Page images and extracted text:
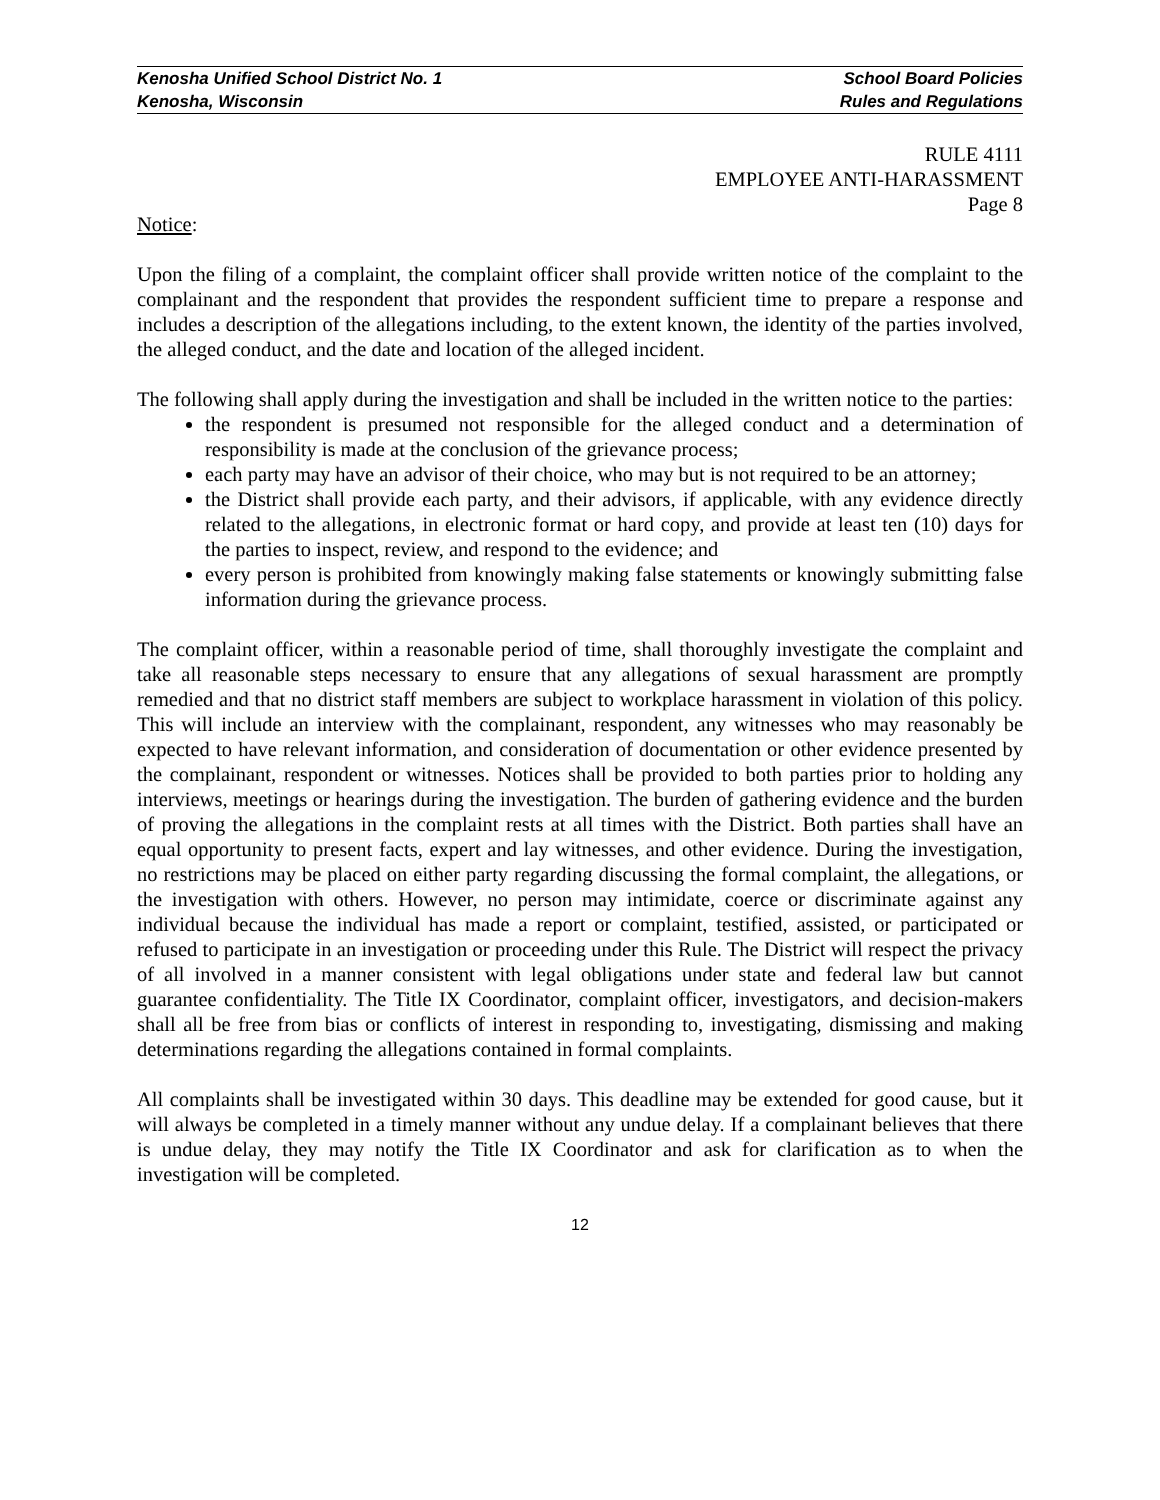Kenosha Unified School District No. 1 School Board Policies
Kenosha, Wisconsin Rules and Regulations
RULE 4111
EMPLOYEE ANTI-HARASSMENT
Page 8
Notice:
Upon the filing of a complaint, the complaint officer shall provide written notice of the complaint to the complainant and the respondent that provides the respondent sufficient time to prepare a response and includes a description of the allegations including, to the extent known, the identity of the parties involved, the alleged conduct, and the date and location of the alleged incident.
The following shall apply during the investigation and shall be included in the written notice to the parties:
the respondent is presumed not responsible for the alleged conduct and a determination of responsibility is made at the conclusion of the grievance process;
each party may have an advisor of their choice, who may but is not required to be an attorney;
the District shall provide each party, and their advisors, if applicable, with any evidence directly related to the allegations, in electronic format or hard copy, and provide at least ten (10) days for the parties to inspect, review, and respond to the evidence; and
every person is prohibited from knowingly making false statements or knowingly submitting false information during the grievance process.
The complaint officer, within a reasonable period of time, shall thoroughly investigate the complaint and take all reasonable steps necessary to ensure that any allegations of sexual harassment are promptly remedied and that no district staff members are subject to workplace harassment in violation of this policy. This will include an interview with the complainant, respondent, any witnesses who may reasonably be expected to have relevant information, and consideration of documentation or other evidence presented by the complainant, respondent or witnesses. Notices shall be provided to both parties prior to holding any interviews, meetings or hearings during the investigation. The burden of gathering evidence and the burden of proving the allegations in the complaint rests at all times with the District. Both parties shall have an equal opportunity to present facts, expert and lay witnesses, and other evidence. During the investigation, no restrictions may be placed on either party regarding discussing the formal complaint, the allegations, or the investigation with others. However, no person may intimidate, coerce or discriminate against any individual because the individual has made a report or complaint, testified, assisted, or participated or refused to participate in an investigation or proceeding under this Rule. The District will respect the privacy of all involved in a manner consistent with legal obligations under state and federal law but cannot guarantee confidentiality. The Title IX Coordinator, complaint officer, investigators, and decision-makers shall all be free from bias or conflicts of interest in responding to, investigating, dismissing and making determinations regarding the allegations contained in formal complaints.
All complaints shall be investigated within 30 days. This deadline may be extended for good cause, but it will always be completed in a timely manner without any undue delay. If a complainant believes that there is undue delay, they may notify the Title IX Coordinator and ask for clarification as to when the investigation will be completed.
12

**Task instructions:**
Restate the records above word for word, without the pictures.

**The answer:**
Kenosha Unified School District No. 1 School Board Policies
Kenosha, Wisconsin Rules and Regulations
RULE 4111
EMPLOYEE ANTI-HARASSMENT
Page 8
Notice:
Upon the filing of a complaint, the complaint officer shall provide written notice of the complaint to the complainant and the respondent that provides the respondent sufficient time to prepare a response and includes a description of the allegations including, to the extent known, the identity of the parties involved, the alleged conduct, and the date and location of the alleged incident.
The following shall apply during the investigation and shall be included in the written notice to the parties:
the respondent is presumed not responsible for the alleged conduct and a determination of responsibility is made at the conclusion of the grievance process;
each party may have an advisor of their choice, who may but is not required to be an attorney;
the District shall provide each party, and their advisors, if applicable, with any evidence directly related to the allegations, in electronic format or hard copy, and provide at least ten (10) days for the parties to inspect, review, and respond to the evidence; and
every person is prohibited from knowingly making false statements or knowingly submitting false information during the grievance process.
The complaint officer, within a reasonable period of time, shall thoroughly investigate the complaint and take all reasonable steps necessary to ensure that any allegations of sexual harassment are promptly remedied and that no district staff members are subject to workplace harassment in violation of this policy. This will include an interview with the complainant, respondent, any witnesses who may reasonably be expected to have relevant information, and consideration of documentation or other evidence presented by the complainant, respondent or witnesses. Notices shall be provided to both parties prior to holding any interviews, meetings or hearings during the investigation. The burden of gathering evidence and the burden of proving the allegations in the complaint rests at all times with the District. Both parties shall have an equal opportunity to present facts, expert and lay witnesses, and other evidence. During the investigation, no restrictions may be placed on either party regarding discussing the formal complaint, the allegations, or the investigation with others. However, no person may intimidate, coerce or discriminate against any individual because the individual has made a report or complaint, testified, assisted, or participated or refused to participate in an investigation or proceeding under this Rule. The District will respect the privacy of all involved in a manner consistent with legal obligations under state and federal law but cannot guarantee confidentiality. The Title IX Coordinator, complaint officer, investigators, and decision-makers shall all be free from bias or conflicts of interest in responding to, investigating, dismissing and making determinations regarding the allegations contained in formal complaints.
All complaints shall be investigated within 30 days. This deadline may be extended for good cause, but it will always be completed in a timely manner without any undue delay. If a complainant believes that there is undue delay, they may notify the Title IX Coordinator and ask for clarification as to when the investigation will be completed.
12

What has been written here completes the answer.